Map of nitrate concentration using different interpolation methods

Fig. 6
figure 6

Prediction standard error map of a groundwater level, b NO3 concentration, and c NO3 concentration and pollutant source’s location

2.2.2 Prediction standard error of groundwater level and nitrate concentration

Figure 6a and b illustrate the spatial distribution of uncertainties in the prediction of groundwater level and nitrate concentration across the study area. The uncertainty ranges from 1.73 to 5.83 m in areas near the measured points and gradually increases to 23.91 to 29.67 m in regions farther away from observed values for groundwater level. Similarly, the uncertainty for nitrate concentration varies between 0.31 and 31.33 mg/L in the neighborhood of measured points and increases to 188.35 to 247.48 mg/L in areas distant from measured points. These maps provide a valuable basis for identifying optimal sites for groundwater potential and for monitoring and controlling contaminants in the area. They are particularly useful for enhancing the accuracy of planning, development, and decision-making processes by stakeholders in the Elalla Aynalem.

3 Conclusion

This study conducted a comparative analysis of eight widely used interpolation techniques to identify the best models for spatial interpolation of groundwater table depth and nitrate concentration in the Elalla Aynalem Catchment. Empirical Bayesian Kriging (EBK), followed by Simple Kriging, was identified as the best technique (lowest RMSE) for predicting groundwater table depth, while Simple Kriging, followed by Empirical Bayesian Kriging, performed best for mapping nitrate concentration.
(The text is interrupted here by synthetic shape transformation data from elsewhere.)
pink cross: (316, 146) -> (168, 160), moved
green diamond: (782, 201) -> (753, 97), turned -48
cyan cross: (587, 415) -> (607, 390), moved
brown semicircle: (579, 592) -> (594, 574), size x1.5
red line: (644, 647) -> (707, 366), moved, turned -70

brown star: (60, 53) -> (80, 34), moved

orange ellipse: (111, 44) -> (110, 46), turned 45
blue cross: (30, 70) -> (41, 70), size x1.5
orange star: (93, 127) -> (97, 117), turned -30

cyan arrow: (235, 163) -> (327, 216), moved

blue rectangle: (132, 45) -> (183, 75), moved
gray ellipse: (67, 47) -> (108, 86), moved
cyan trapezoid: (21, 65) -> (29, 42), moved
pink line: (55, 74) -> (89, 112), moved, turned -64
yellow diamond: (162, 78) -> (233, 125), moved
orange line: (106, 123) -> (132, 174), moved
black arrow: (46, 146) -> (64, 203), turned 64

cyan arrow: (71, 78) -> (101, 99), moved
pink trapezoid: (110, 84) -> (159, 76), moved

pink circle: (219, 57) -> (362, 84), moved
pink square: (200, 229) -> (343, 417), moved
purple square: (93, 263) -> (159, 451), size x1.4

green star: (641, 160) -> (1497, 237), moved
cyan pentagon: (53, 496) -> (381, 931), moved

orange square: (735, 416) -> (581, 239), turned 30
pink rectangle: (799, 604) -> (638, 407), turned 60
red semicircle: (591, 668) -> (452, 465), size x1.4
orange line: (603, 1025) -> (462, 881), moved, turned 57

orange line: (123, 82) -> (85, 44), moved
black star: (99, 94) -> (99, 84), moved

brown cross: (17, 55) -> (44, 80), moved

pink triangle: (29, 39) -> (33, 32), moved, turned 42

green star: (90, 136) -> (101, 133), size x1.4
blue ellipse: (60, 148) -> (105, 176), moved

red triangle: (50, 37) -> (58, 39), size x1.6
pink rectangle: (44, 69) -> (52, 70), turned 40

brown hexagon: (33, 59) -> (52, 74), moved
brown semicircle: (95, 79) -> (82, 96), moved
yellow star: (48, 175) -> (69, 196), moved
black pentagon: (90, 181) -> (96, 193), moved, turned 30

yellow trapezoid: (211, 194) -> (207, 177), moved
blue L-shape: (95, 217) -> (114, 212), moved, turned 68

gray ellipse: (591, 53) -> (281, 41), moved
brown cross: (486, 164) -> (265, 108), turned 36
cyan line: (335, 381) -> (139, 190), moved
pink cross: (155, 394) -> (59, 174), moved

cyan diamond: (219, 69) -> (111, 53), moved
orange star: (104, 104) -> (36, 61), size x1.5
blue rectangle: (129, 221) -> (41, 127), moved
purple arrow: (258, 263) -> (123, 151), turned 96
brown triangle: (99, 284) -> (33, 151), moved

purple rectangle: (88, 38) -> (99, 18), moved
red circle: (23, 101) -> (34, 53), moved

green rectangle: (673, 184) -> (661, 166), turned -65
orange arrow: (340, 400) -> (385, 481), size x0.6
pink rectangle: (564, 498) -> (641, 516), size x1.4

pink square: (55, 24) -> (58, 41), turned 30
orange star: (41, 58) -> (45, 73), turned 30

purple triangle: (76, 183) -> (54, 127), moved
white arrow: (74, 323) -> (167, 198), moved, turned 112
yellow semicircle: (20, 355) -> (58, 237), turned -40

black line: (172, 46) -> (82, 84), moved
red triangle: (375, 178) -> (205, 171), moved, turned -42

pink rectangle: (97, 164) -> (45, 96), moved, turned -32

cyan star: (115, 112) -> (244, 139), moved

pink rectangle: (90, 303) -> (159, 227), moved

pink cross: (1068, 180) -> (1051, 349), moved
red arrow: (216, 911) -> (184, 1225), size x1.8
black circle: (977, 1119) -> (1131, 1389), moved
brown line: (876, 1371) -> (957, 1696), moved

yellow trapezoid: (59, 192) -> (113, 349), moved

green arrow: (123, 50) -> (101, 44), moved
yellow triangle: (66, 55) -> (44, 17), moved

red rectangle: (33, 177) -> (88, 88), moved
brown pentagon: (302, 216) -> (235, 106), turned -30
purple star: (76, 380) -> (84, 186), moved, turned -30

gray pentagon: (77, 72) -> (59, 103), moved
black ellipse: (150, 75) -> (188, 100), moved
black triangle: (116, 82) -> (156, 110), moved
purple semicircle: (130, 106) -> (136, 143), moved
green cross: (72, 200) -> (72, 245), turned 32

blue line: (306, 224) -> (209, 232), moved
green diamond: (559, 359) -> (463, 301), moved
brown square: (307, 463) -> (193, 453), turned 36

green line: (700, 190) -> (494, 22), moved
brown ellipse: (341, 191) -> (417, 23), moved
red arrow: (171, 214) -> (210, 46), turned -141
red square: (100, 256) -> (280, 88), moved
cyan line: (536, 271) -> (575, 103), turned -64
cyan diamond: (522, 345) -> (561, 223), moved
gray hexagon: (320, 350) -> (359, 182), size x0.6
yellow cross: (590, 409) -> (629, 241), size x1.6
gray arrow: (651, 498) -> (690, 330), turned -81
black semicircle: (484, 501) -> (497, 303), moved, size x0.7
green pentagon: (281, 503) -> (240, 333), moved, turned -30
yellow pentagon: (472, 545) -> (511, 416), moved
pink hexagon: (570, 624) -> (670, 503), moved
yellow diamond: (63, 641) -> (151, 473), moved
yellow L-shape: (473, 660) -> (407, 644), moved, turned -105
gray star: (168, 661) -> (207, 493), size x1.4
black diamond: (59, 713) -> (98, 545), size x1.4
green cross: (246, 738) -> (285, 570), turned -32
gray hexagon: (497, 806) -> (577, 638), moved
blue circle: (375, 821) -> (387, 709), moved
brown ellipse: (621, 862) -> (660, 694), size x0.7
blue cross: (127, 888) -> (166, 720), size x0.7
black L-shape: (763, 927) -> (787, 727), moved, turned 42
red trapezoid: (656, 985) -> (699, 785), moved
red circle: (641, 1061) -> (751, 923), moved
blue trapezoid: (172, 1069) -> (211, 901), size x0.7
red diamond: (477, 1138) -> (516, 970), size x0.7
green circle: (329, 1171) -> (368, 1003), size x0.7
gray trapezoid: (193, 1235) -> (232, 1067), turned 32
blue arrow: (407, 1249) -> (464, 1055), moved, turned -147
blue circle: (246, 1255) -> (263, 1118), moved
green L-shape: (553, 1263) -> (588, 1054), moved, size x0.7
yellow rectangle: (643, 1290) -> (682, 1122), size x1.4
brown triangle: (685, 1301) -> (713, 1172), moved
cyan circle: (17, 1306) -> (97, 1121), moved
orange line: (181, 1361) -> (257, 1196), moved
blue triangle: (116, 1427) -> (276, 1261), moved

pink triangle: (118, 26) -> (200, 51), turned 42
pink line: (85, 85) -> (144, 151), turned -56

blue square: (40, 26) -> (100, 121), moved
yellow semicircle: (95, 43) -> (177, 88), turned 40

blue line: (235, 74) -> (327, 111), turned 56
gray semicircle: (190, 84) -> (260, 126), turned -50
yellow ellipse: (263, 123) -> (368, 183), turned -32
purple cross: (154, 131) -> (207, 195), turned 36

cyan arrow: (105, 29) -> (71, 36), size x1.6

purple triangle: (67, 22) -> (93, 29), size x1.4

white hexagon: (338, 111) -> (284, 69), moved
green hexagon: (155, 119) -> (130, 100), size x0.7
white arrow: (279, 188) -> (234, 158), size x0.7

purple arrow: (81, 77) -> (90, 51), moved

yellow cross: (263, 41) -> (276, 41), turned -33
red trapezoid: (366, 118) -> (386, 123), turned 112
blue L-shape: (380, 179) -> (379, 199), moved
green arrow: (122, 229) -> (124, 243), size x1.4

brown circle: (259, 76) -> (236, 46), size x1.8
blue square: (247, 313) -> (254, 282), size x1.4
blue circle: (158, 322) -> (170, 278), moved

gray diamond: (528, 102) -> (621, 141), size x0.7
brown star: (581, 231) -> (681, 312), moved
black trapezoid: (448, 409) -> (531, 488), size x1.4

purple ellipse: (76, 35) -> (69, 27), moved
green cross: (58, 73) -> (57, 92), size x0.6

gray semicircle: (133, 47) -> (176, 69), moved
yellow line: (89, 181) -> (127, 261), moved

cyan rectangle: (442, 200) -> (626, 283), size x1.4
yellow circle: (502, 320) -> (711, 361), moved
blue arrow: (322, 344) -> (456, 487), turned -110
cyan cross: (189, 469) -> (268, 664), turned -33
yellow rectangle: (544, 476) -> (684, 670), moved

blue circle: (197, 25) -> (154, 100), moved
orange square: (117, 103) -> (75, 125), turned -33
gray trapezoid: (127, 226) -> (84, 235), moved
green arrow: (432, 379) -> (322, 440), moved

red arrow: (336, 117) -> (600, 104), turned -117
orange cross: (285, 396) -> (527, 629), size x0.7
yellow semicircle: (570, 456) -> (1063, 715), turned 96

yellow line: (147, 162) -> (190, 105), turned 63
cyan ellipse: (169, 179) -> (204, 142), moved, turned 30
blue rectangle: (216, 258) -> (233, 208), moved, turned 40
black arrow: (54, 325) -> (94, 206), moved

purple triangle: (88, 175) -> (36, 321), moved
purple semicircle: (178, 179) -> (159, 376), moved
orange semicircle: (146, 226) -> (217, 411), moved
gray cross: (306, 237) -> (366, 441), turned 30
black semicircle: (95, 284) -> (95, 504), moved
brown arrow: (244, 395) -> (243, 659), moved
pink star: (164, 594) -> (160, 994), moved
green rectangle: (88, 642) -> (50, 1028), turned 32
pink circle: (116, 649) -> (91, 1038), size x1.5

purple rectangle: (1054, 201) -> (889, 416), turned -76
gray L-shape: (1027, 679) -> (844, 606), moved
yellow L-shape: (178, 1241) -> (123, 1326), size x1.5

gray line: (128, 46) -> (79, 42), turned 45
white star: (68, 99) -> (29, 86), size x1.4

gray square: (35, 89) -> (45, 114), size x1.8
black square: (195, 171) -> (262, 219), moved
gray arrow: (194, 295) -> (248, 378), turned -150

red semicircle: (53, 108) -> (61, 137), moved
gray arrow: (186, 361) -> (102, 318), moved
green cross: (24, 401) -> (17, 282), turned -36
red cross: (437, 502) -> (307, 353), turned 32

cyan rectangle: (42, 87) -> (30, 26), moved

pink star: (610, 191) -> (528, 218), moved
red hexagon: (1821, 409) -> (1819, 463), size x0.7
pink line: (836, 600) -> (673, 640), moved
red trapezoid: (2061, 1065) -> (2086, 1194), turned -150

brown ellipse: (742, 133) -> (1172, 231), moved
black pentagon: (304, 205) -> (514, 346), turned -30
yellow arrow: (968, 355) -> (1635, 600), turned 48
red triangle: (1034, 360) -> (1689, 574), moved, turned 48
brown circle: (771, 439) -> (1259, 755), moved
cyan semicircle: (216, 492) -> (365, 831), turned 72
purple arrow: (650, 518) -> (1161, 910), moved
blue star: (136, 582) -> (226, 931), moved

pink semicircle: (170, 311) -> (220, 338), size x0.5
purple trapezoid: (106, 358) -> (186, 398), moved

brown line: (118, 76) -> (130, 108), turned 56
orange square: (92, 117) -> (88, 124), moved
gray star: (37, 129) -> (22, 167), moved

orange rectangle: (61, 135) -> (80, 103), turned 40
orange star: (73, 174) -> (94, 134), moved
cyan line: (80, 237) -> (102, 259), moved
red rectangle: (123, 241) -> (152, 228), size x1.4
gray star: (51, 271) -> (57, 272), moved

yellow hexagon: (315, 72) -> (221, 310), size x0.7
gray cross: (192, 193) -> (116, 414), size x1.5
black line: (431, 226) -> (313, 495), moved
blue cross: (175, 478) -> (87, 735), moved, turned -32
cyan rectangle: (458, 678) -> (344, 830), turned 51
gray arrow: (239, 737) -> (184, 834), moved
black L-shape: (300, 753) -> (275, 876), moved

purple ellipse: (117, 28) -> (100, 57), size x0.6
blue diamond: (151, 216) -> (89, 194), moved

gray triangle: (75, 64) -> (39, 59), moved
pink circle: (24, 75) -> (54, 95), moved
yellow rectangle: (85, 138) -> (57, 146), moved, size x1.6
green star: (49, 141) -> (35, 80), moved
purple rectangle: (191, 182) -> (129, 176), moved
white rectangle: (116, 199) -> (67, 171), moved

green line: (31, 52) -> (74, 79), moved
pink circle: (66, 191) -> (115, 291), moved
The findings conclude that geostatistical methods outperformed deterministic interpolation methods in representing both groundwater table depth and nitrate concentration. Additionally, the optimal spatial interpolation methods generated uncertainty maps associated with groundwater table depth and nitrate concentration in the study area. The northwest and central parts of the study area have shallow water table depths, with most of these regions exhibiting nitrate concentrations above 50 mg/L and being located near pollutant sources. This indicates significant anthropogenic interference in the area. Geostatistical models provided an effective framework for analysis and demonstrated high capability in handling spatial datasets for this and similar study contexts. This research is expected to be valuable for planning, development, and decision-making processes by stakeholders in the Elalla Aynalem region. Finally, the study highlights the need for further investigation, particularly seasonal hydrochemical analyses of pollutant indicators and the identification of both point and non-point sources of pollutants, as these remain gaps in the current research.